Le plus grand mérite des felquistes de la cellule Chénier aura été de ne pas renier leur geste, de ne pas s’excuser, de ne pas plaider « l’erreur de jeunesse », peu importent les circonstances de la mort de Laporte. On aurait tant aimé qu’ils disent que c’était un accident. Et on n’a pas lésiné sur les moyens pour y parvenir.

Aujourd’hui, on cherche encore à minimiser la portée politique du geste des felquistes en les rabaissant au rang de simples kidnappeurs. Ce n’est pas nouveau. On a toujours cherché à minimiser les épisodes importants de notre histoire.
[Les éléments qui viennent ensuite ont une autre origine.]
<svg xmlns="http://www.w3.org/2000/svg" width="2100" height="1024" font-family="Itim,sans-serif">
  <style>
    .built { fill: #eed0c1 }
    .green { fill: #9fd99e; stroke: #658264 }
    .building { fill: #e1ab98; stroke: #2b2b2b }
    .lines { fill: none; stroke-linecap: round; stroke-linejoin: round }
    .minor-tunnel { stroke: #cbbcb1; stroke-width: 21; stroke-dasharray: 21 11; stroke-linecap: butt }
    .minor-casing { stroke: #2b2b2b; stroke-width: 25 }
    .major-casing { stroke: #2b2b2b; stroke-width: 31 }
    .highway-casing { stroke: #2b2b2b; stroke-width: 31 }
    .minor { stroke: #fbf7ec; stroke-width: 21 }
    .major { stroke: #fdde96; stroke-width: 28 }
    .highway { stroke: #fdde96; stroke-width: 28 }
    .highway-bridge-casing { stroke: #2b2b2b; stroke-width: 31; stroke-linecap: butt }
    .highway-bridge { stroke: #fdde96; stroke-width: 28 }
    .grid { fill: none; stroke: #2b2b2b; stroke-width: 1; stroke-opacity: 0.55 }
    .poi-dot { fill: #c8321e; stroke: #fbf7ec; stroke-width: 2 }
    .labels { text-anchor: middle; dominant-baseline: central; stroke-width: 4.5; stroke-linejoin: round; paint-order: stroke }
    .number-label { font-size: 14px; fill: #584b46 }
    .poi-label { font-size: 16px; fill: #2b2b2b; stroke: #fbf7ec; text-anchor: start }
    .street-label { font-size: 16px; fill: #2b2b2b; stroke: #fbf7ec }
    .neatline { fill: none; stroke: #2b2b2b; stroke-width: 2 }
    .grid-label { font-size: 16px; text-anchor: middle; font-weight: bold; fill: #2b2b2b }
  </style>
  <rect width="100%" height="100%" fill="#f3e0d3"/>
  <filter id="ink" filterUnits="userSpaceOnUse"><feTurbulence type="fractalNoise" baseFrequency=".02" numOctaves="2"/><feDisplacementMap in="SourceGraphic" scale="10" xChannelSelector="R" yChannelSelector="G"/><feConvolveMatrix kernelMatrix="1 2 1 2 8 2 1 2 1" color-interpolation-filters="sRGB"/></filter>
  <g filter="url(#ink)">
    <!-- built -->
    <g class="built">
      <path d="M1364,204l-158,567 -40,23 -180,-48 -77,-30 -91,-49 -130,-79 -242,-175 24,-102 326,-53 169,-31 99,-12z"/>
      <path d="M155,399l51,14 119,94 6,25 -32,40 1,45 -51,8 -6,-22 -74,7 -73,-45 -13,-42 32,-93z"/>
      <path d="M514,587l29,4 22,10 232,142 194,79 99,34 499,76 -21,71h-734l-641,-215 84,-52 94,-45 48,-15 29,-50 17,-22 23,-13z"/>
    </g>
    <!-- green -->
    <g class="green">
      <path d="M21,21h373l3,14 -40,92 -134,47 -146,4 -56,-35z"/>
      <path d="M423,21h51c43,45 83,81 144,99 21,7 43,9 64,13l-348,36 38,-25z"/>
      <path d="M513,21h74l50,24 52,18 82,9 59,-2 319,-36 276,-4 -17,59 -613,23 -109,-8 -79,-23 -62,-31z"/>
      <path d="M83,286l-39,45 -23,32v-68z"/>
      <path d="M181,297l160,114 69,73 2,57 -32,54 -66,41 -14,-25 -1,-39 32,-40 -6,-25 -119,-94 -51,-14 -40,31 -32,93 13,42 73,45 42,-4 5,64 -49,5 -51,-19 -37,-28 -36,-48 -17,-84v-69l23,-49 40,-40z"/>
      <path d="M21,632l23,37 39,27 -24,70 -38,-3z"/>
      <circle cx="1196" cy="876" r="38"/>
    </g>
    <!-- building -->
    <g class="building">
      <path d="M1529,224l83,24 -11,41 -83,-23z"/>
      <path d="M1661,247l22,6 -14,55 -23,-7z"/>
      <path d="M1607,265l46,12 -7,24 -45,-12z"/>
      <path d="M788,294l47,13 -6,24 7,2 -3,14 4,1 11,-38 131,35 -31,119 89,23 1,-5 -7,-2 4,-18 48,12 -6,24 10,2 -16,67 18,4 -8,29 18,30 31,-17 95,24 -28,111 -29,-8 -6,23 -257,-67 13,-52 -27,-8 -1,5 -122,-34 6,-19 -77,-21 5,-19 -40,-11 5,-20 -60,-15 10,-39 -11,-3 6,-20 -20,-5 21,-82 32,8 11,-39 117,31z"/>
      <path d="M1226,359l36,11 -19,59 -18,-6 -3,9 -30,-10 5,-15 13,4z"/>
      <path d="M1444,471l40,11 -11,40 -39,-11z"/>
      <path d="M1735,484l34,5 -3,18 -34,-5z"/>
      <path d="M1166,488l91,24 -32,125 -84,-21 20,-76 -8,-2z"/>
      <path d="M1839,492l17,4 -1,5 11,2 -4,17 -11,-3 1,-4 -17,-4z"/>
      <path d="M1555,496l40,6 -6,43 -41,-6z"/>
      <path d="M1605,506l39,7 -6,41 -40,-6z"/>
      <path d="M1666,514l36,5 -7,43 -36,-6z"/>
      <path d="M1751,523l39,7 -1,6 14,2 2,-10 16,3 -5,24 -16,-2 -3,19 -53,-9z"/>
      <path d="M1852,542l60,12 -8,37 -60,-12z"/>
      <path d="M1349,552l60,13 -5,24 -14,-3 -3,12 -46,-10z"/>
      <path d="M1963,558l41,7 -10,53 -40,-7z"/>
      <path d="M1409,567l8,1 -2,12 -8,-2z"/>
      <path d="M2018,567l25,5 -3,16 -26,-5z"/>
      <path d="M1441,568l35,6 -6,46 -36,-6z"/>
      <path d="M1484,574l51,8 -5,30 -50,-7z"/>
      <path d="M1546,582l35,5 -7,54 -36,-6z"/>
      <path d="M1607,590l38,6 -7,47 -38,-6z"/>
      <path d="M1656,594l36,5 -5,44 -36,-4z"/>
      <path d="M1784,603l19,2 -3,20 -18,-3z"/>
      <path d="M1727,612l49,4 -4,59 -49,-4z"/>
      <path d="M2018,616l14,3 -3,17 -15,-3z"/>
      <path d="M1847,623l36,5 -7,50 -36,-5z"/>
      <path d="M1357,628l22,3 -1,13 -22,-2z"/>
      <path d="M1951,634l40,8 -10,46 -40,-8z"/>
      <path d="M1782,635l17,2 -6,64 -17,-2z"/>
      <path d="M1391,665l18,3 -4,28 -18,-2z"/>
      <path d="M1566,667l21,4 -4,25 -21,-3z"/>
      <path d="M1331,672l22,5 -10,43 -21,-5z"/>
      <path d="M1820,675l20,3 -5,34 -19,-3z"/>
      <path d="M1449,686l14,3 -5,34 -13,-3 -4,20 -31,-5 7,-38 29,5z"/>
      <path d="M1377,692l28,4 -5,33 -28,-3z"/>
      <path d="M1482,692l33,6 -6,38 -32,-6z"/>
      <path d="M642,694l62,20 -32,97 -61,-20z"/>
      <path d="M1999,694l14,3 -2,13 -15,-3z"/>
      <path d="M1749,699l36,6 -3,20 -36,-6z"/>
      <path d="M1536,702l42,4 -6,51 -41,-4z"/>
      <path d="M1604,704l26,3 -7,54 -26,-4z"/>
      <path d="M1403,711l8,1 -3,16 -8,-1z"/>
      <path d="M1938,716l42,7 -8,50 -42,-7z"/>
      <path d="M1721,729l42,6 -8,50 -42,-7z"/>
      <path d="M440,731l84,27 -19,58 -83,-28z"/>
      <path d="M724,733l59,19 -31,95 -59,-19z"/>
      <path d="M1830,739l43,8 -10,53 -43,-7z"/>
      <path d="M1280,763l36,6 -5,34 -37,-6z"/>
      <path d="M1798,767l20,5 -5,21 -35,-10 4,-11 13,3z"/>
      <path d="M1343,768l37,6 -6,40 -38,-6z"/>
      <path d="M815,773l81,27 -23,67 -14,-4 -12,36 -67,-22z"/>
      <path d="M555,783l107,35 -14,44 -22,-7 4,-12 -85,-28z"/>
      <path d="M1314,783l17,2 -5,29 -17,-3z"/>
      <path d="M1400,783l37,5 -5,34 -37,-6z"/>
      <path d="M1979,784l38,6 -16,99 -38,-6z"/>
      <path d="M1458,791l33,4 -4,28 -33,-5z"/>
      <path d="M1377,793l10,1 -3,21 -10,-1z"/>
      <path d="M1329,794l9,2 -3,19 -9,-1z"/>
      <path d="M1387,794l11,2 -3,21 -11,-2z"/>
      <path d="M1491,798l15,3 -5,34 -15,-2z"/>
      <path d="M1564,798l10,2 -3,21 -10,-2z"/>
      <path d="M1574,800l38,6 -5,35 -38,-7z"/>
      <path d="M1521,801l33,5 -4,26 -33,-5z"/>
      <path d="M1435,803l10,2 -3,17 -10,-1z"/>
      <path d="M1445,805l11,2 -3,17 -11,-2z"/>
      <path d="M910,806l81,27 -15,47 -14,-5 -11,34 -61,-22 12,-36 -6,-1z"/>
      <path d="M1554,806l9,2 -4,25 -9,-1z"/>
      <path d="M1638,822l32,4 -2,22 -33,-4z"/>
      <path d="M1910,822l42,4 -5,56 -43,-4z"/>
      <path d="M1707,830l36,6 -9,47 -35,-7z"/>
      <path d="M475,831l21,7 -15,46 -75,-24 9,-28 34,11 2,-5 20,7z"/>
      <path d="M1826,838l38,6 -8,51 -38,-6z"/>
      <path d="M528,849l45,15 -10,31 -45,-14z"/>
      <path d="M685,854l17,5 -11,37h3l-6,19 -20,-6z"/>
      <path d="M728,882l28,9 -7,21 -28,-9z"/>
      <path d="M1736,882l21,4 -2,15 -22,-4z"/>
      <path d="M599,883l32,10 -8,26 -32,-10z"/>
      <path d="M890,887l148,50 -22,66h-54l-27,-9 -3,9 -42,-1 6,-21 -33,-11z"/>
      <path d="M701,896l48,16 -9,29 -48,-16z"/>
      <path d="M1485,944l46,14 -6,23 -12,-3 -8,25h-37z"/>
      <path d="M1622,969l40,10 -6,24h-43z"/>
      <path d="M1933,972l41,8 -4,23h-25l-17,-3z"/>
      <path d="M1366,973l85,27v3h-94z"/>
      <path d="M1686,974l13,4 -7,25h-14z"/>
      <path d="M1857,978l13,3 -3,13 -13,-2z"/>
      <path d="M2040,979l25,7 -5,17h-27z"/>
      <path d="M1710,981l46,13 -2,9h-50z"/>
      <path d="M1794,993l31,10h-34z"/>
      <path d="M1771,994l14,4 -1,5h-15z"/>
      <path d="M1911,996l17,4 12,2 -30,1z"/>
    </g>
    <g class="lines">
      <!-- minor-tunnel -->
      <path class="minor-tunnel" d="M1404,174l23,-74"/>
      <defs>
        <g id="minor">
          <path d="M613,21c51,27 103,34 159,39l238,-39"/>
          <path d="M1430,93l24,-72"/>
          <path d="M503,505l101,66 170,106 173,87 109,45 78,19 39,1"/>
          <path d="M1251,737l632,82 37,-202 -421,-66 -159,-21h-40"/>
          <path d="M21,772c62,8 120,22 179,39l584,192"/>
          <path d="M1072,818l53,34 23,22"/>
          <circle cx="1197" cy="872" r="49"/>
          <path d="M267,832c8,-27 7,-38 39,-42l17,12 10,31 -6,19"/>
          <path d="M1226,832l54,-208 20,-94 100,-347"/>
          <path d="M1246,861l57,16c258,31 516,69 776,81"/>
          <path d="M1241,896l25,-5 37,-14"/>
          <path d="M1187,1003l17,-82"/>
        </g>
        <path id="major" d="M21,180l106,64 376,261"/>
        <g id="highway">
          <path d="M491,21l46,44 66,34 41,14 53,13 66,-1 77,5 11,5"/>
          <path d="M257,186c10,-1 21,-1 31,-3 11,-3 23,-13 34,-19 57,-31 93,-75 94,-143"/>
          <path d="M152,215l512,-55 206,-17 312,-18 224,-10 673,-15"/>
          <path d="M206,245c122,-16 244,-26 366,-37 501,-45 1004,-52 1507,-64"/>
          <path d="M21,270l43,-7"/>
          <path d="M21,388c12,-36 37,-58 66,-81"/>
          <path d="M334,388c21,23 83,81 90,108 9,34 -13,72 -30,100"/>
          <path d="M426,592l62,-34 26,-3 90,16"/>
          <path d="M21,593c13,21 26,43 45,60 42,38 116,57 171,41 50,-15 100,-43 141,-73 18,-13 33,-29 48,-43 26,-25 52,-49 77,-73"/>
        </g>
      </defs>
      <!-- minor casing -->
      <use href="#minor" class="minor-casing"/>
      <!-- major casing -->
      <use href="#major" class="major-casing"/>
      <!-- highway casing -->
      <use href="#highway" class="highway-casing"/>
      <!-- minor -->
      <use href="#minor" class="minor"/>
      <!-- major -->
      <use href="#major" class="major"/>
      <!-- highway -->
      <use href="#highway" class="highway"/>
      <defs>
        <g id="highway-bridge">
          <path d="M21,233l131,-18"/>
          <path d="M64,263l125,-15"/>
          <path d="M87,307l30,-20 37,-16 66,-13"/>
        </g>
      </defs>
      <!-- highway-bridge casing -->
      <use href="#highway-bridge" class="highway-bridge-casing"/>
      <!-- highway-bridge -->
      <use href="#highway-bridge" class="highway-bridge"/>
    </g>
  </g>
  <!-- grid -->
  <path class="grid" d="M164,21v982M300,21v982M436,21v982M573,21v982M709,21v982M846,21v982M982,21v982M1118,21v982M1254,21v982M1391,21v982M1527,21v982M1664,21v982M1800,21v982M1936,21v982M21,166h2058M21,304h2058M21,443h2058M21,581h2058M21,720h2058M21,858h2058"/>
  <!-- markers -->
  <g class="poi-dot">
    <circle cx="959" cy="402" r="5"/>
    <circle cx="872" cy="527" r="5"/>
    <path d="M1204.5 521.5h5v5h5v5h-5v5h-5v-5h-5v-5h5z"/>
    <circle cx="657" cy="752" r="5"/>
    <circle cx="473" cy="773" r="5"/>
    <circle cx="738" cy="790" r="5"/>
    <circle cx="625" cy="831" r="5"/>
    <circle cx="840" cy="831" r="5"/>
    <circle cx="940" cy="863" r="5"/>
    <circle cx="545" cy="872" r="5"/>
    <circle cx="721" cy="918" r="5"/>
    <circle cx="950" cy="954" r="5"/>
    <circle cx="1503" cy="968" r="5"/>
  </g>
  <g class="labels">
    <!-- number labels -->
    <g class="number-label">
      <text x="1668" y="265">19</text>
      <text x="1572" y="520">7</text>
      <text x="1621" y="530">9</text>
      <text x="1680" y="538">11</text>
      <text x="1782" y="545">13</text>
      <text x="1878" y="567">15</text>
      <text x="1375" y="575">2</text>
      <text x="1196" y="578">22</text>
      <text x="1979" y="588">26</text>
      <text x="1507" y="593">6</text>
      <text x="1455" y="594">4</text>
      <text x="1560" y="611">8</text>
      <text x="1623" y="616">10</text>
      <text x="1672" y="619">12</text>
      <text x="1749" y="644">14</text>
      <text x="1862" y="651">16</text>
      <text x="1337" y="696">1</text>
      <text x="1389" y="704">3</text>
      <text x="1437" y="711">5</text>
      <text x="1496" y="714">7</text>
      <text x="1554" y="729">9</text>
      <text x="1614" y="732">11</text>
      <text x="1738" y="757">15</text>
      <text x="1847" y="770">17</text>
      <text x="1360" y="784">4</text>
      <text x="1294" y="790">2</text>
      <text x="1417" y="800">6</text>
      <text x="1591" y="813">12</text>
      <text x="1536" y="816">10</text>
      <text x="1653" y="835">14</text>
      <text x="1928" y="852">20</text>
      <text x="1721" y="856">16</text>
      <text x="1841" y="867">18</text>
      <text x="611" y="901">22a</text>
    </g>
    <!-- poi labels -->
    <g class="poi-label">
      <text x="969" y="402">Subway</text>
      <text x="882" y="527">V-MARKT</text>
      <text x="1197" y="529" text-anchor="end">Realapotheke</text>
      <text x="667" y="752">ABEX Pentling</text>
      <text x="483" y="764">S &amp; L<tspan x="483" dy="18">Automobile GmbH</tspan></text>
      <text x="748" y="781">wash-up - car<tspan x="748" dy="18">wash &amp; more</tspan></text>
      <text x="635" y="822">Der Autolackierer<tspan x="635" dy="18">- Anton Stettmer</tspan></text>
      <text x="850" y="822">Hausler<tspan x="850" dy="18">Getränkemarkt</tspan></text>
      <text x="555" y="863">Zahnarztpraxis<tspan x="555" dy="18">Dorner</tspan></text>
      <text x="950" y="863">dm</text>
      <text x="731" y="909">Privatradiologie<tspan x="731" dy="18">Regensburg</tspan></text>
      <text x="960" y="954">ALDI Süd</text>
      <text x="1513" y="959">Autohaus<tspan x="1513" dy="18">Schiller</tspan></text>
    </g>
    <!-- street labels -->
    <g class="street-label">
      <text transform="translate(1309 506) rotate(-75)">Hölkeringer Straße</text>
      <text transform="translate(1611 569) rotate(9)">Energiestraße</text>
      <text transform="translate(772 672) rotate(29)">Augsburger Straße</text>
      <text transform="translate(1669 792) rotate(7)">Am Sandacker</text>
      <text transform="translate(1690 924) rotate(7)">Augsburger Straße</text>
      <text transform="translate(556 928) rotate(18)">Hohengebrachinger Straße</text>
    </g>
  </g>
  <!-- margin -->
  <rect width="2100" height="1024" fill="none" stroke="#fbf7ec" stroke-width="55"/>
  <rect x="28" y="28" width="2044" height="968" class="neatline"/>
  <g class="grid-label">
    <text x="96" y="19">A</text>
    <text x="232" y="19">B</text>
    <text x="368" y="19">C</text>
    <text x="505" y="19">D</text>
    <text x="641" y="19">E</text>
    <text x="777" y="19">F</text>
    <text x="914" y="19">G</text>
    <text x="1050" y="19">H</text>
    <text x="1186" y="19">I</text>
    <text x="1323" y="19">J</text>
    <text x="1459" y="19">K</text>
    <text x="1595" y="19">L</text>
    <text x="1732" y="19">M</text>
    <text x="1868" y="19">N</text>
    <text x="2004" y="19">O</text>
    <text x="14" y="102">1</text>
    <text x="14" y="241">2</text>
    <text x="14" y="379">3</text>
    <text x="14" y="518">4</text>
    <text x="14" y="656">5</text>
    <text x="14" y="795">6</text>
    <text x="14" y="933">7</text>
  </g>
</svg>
L’élan révolutionnaire des Patriotes a été réduit à une simple « rébellion ». L’extraordinaire chambardement des années 1960 est présenté aujourd’hui comme la simple continuité de la Grande Noirceur duplessiste par les historiens révisionnistes, les mêmes qui ne voient pas de rupture non plus entre les Patriotes et les Réformistes de l’Acte d’Union. Drôle de conception de l’histoire qui ne tient pas compte des bonds en avant et des reculs.

Dans sa plaidoirie, lors de son premier procès, Paul Rose déclarait : « Vous pourriez peut-être penser que j’aurais des sentiments d’amertume ou des ressentiments quelconques – ah !!! Je vous dis sincèrement que j’en ai aucun. Les seuls sentiments que j’ai actuellement sont des sentiments de fierté, d’avoir mené une lutte, de mener une lutte et de continuer à mener une lutte qui, je sais, va mener à la victoire, à la libération du peuple du Québec. Je suis coupable d’être Québécois et j’en suis fier ».

C’était bien dit ! Mon père, je pense, aurait été d’accord avec lui.